Ilustración de Max Ernst |
POR ABDÓN UBIDIA
Lo vi metido en un largo abrigo negro, parado en la esquina
del hotel Embajador, entre la Colón y 9 de Octubre. No hacía nada que no fuera
estar allí mirando, al borde de la medianoche, la calle desierta; las manos
hundidas en los bolsillos, un extremo de la bufanda ondeando en el viento frío
de verano; inconfundible: alto, robusto, algo cachetón; la frente corrida,
amplia, tomándose ya el pelo aplastado y brillante de gomina, los ojos muy
grandes algo rasgados, y entre la nariz y la boca de boxeador refinado, una
raya negra: el bigotillo de dandi de otra época.
Estaba allí, solo como un vampiro o un santo sonámbulo. Era
la viva imagen de la soledad.
―Te perdono, gran cojudo ―le dije, en silencio, desde mi
corazón, mientras pasaba a su lado, mirándolo de reojo.
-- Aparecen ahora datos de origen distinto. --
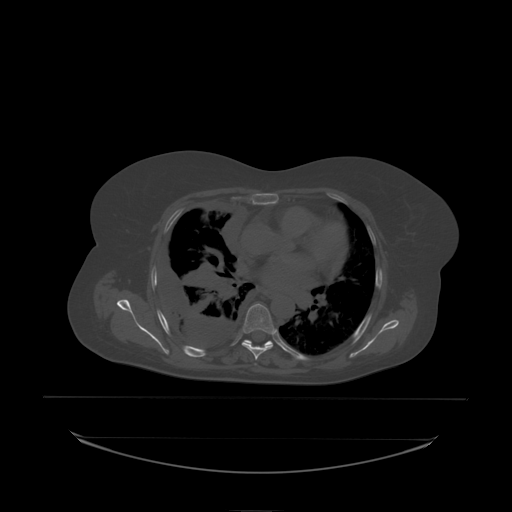
CT including the spine, one axial slice; bone window (W 1800 / L 400 HU); 512 × 512 image matrix. Patient: female, 53 years. From the clinical record (not read from this slice): primary cancer: lung; vertebrae with lytic lesions (as recorded): T7, L1.
Structures marked on this image (semi-automatically segmented with operator editing):
- T6 vertebra: bounding box (x1, y1, x2, y2) in pixels: (243, 304, 276, 336)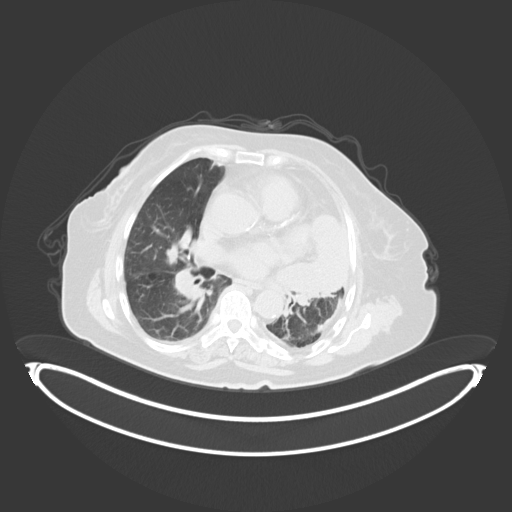
Chest CT, one axial slice; position 195 of 284 along the scan axis; reconstruction kernel B30f; 120 kVp; lung window (W 1500 / L -600 HU); 512 × 512 image matrix, field of view 500 × 500 mm. Patient: female, 75 years. From the clinical record (not read from this slice): clinical TNM (as recorded): T3 N3 M1.
Annotated regions visible in this slice (bounding box drawn by a radiologist):
- lung tumour (recorded histology: adenocarcinoma): bounding box (x1, y1, x2, y2) in pixels: (273, 201, 357, 305)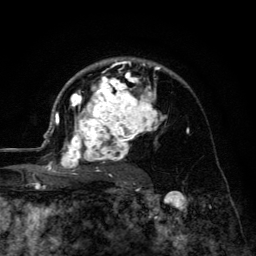
Breast MRI (dynamic contrast-enhanced), one axial slice; position 85 of 134 along the scan axis; cropped to one breast; dynamic contrast-enhanced series, time point 2 of 6 at this slice position (early post-contrast); 3 T; TE 4.2 ms, TR 8.6 ms; 1.2 mm slice thickness; 256 × 256 image matrix, field of view 160 × 160 mm. Female patient.
Outlined on this slice (semi-automatically segmented with operator editing):
- enhancing-tissue mask used for the functional tumour volume (all voxels passing the contrast-enhancement thresholds inside the analysis volume; usually the tumour): bounding box (x1, y1, x2, y2) in pixels: (45, 57, 167, 177)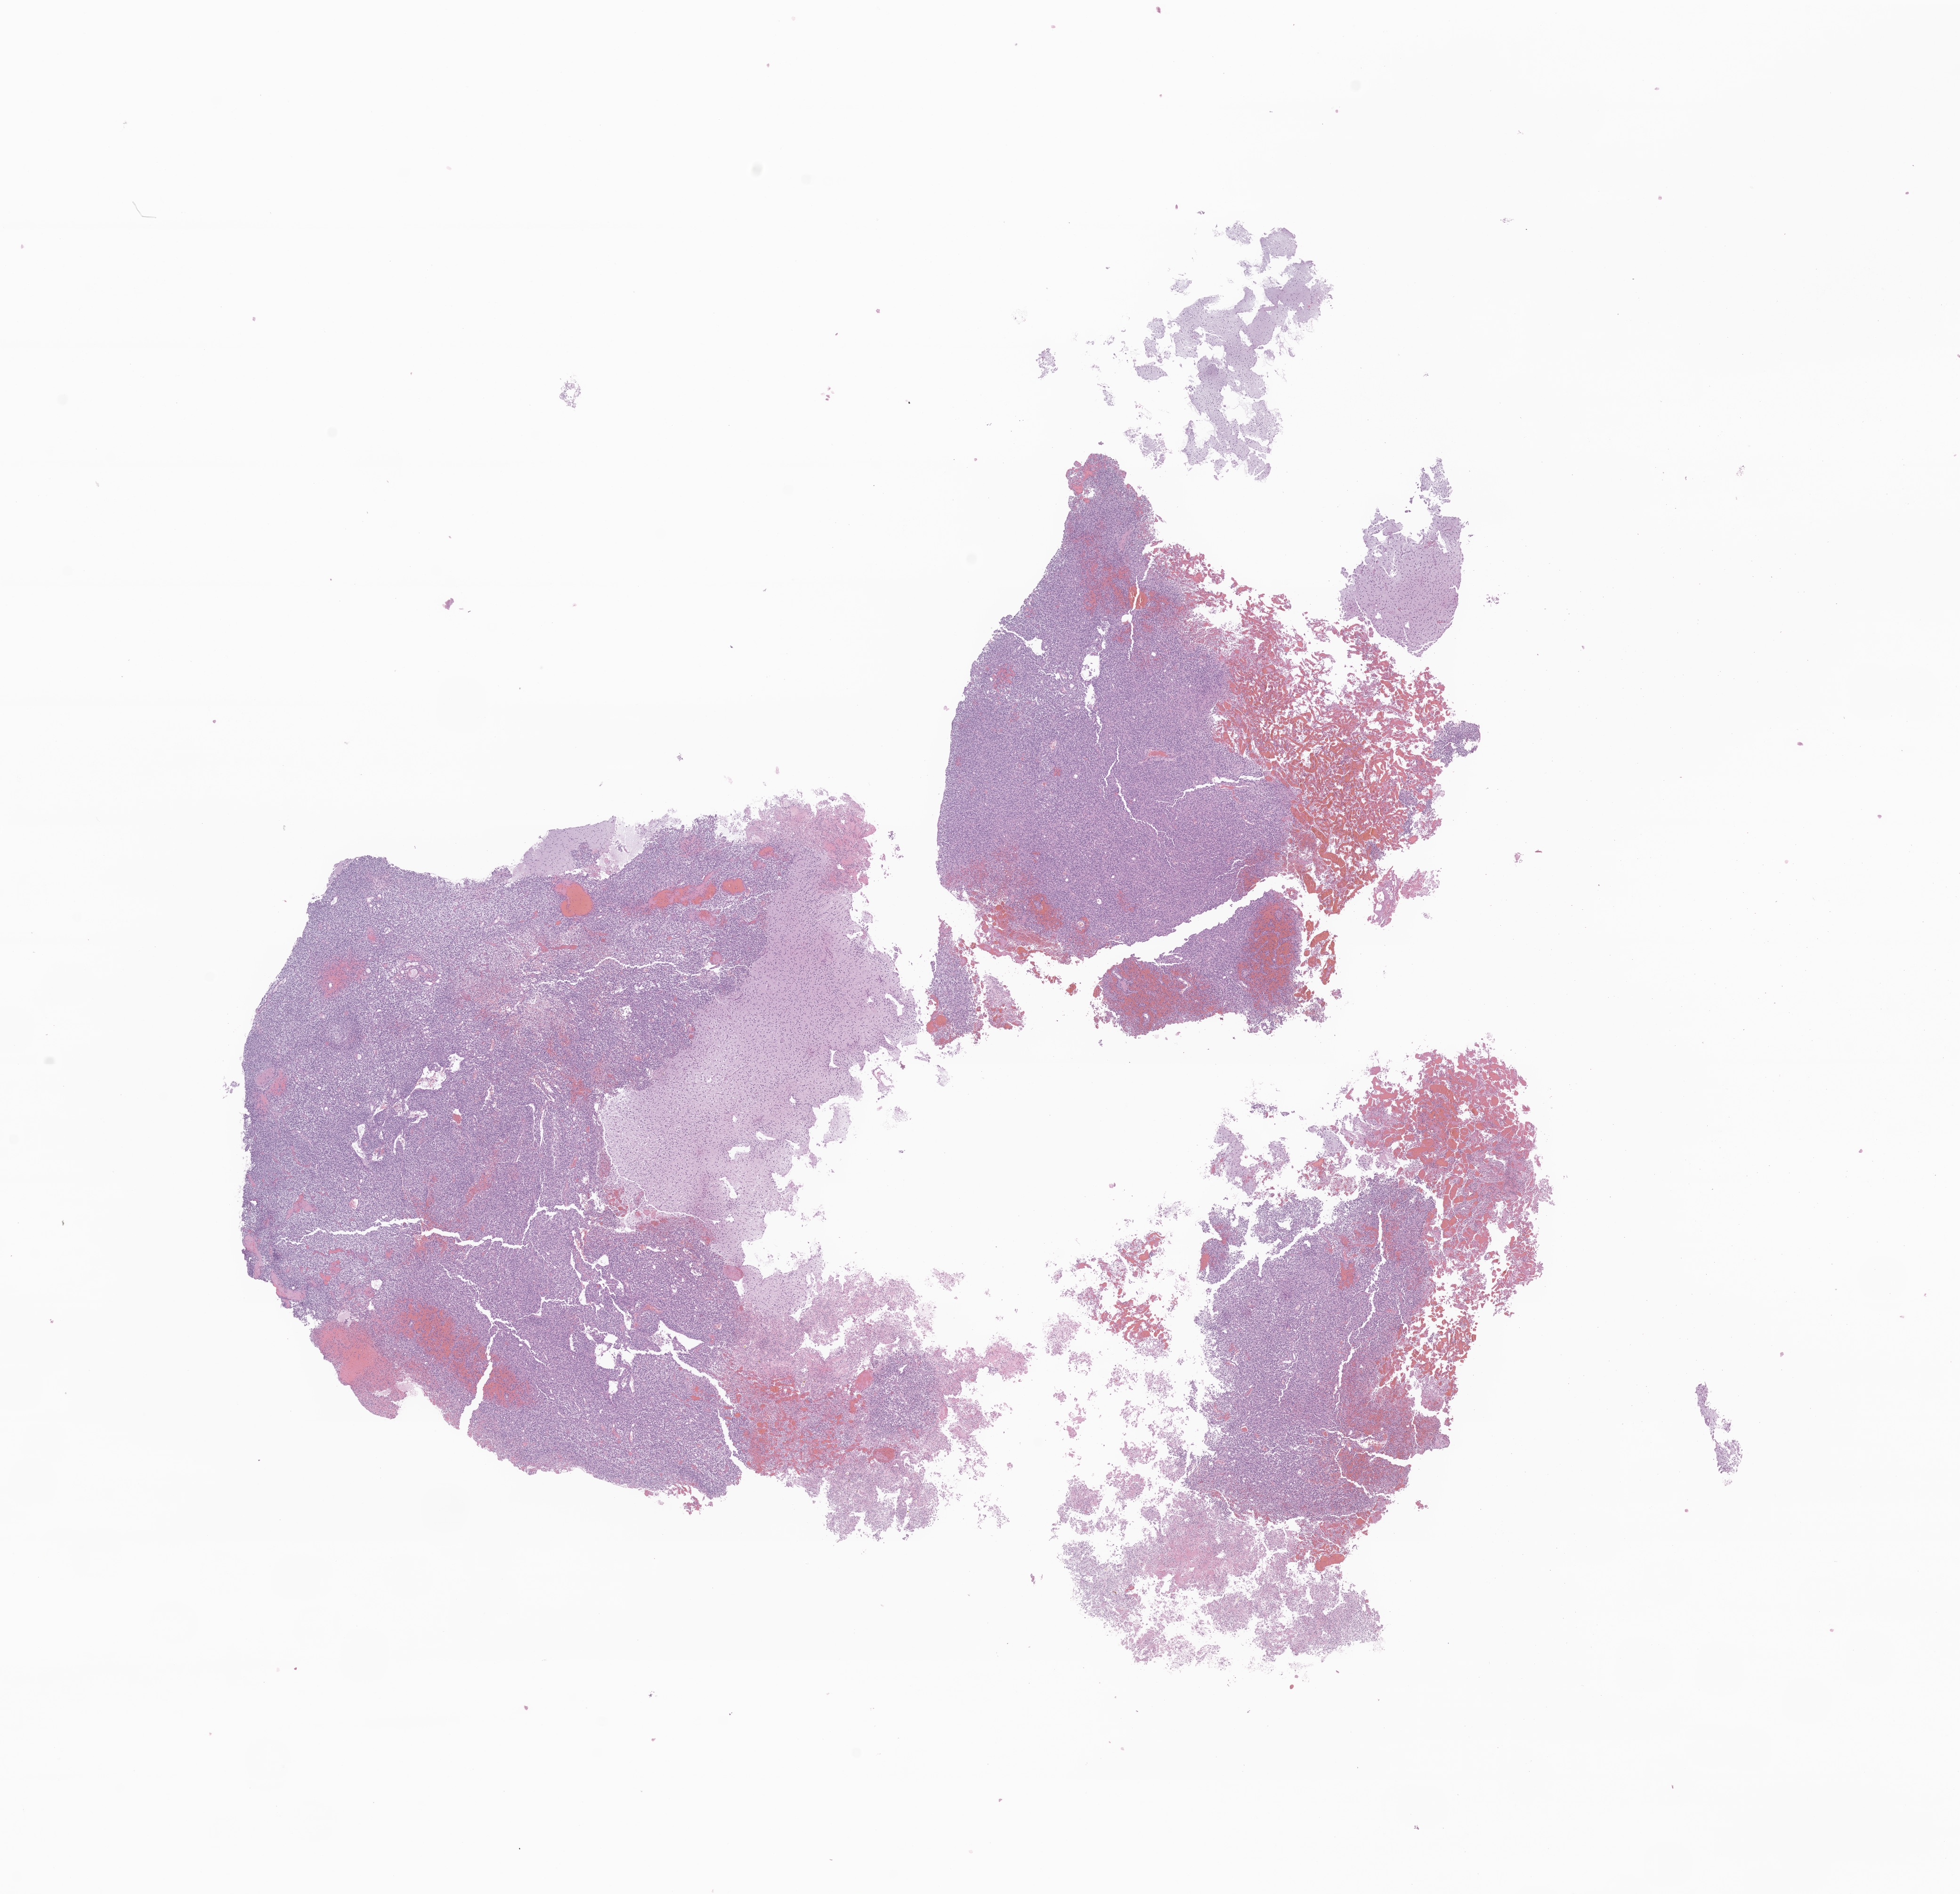
Haematoxylin and eosin whole-slide image of tumor tissue from the temporal lobe, shown as a low-resolution overview of the whole scanned area (about 17.5 x 17.0 mm), formalin-fixed, paraffin-embedded (FFPE) tissue. Patient female; age 29 days.
- diagnosis (ICD-O-3 morphology term): Glioma, malignant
Era el año 67. Yo venía de otra soledades: de potrerear,
como decíamos entonces, en los pastos de Iñaquito.
Entonces, yo le guardaba un gran rencor. Unos años atrás,
adolescente, había asistido a sus recitales. Aún más, llevaba a la fuerza a mis
amigos a escucharlo. En uno de ellos, leyó los poemas de Hombre planetario. Al
final, un compañero, deportista, gran alumno y odiador de la literatura,
murmuró a regañadientes: "Sí, este tipo es un superdotado".
Yo, militante de izquierda, aproveché, cuando nos
despedíamos, para recitarle de memoria la elegía que el hombre aquel había
dedicado, tiempo atrás, a Lenin.
Pasó un año o dos. Llegó el 63 con la odiada dictadura
militar de un triunvirato aupado por la embajada americana.
Y, oh sorpresa, tiempo después, nuestro poeta fue nombrado
embajador, en Francia, por la dictadura.
Luego de que ésta cayera, en un gobierno interino, ascendió
a Canciller de la República.
En el Quito de entonces, pequeño, "franciscano y
conventual", como lo llamaban, ningún encuentro era difícil: un día el
poeta pasó en su limusina por la calle Chile con rumbo a Palacio. Estaba solo,
en el asiento trasero y con la ventana abierta.
― ¡Traidor! ―le grité y hui cuesta abajo por el Portal
Arzobispal. En esos años yo repartía hojas volantes subversivas y era experto
en fugas precipitadas.
Que un poeta menor, un poetastro de esos que exhiben sus
dolores y hasta sus cuernos como condecoraciones ―o cantan a las reinas de
belleza― se hubiese vendido a los militares, hasta podía entenderlo. Pero no
él. El autor de Juan sin cielo y tantos versos que se habían quedado para
siempre en mi joven cabeza.
En el 66 cayó la dictadura militar. Y luego concluyeron los
dos cortos gobiernos que vinieron después. Y el poeta se perdió y nadie quería
recordarlo, como suele ocurrir con todos los caídos.
Hasta que lo encontré,
solitario como un alma en pena extraviada de su limbo, en esa medianoche
del verano del 67. Ese “Te perdono” que
dije para mis adentros me permitió
recitar en mi mente, mientras me alejaba de él hacia la avenida 10 de
Agosto, esos versos liberados por fin de su largo encierro: Es sólo un peso
azul lo que ha quedado/ sobre mis hombros, cúpulas de hielo/ soy Juan y nada
más, el desolado/ herido universal, soy Juan sin cielo.
***
Abdón Ubidia nació en Quito, Ecuador, en 1944. Miembro del Grupo Tzántzicos y La Bufanda del sol. Autor de cuentos y novelas de carácter urbano, como Ciudad de invierno (24 ediciones, una argentina, 1979), Sueño de lobos (1986) y La madriguera (2004) —que ganaron, en su momento, premios literarios importantes—, ha escrito también libros fantásticos, como Divertinventos (1989), El Palacio de los espejos (1996) y La Escala humana (2008); libros de ensayo, como El Cuento popular (1977), Referentes (2000), Lectores, credo y confesiones (2006), Celebración de los libros ( 2007) y La aventura amorosa (2011); y obras de teatro, como Adiós siglo XX. Libros suyos han sido traducidos al inglés, ruso, italiano, griego, etc. En diciembre de 2012 fue galardonado con el Premio Nacional Eugenio Espejo, el más importante de Ecuador, por su trayectoria literaria.